И я был Некто. Я все время обманывал. И первую, и вторую жену. Не потому, что моя жизнь не удовлетворяла меня, что я не любил своих жен, но только потому, что не в силах был пропустить еще одну историю. И чем невозможнее было начать этот флирт, тем сильнее я старался попытаться, потому что именно невозможность совершить что-либо хранила меня, и я мог играть в эту игру, не обманываясь в ее реальном исходе. Я чувствовал, как возмещаю нечто недостающее в себе. В вечных поездках. Только в них я ощущал себя иным. Я был Некто. Невидимый диссонанс в идиллии, которая триумфально праздновалась на семейной фотографии. И когда флирт завязывался, я не бежал как пес, а выстраивал целую параллельную жизнь, придумывая технические возможности поддерживать ее. И больше не знал, кого я люблю. Все это повторялось. В какой-то момент у меня было несколько любовниц, и каждая история мне нравилась, и я непременно хотел в них участвовать. Так протекала моя жизнь. Я приезжал в город, где жила какая-нибудь из них. На следующий день отправлялся на рынок, прохаживался вдоль прилавков, и мне казалось, что я знаю всех тамошних людей. Как прекрасно ощущать себя гостем в собственной жизни.

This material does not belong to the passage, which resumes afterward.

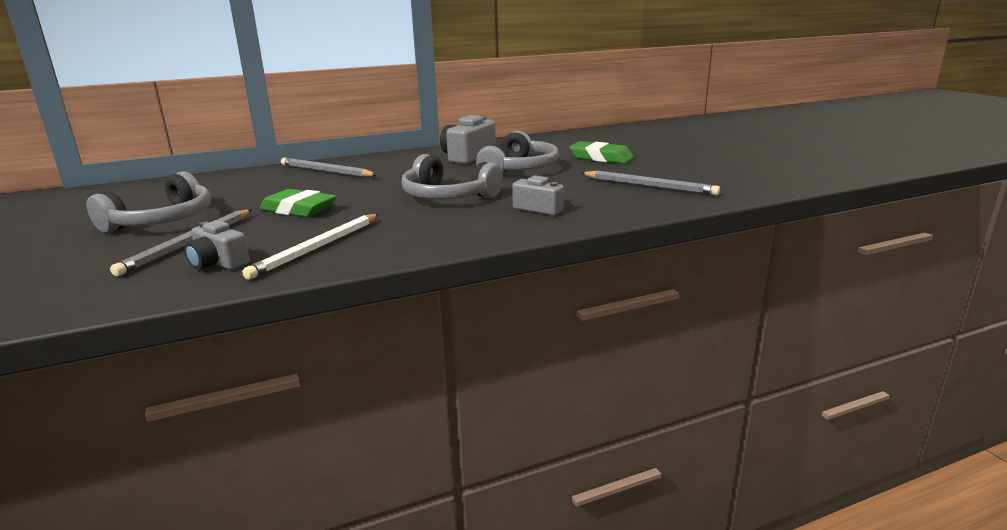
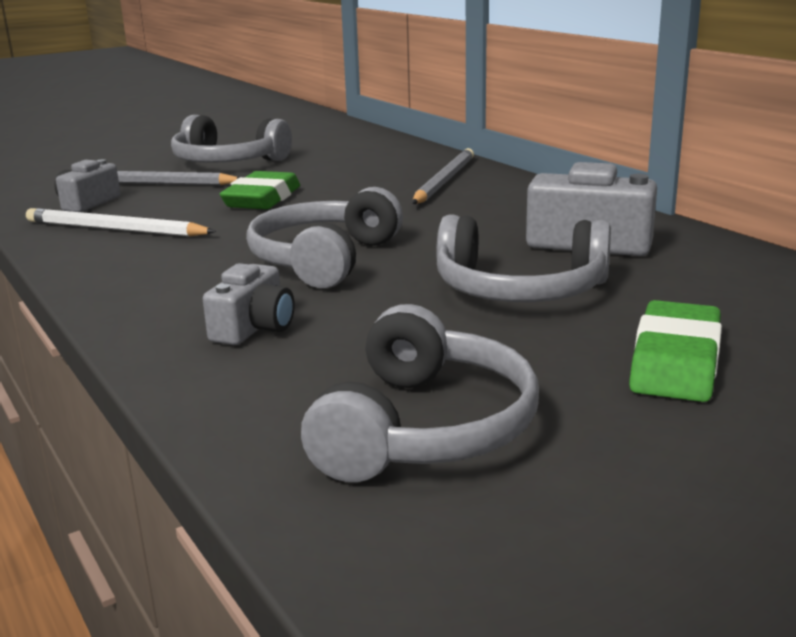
camera: 80 degrees right, 0 degrees up
(648, 186) = (425, 428): grey pencil -> grey headphones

Однажды, на каком-то пляже в Истрии, который называли «Индонезией» из-за бамбуковых бунгало с крышами из дранки, мой отец, увидев на террасе ресторана полуголых девчонок, сказал: «Совсем как в Джакарте». И я понял его улыбку. И узнал, что он был Некто. Что оставил след на фотографии, которая, возможно, и не была сделана, на лице, которое еще не обрело свое окончательное выражение. Он был Некто, только мысль, воззвавшая к мгновению свободы в аккуратных ящичках чьей-то головы, была тайно зафиксирована в черном фонде прошлого.
Я родился в ненадлежащем месте. Вовсе не выдумка то, что там лучше, где нас нет, это сущая правда. Это ощущается. Я всегда чувствовал, что нахожусь в неподходящем месте, и потому не ощущал местного колорита. Я сам был своими окрестностями, так я и жил. И рос я так, словно расту в неподходящем месте, тут и случилось короткое замыкание. И потому я такой, какой есть. А где оно, это настоящее место, а, Руди? Такое, чтобы там были прочные рамки, какие-то правила. Несмотря на войны и революции. Чтобы был компас. Чтобы было «там» и «здесь», чтобы были стороны света. Места пронумерованы. Заказы выполняются. На места в поезде, ресторане, театре. Десятилетиями можно пользоваться одной и той же маркой мыла. И это не мелочи.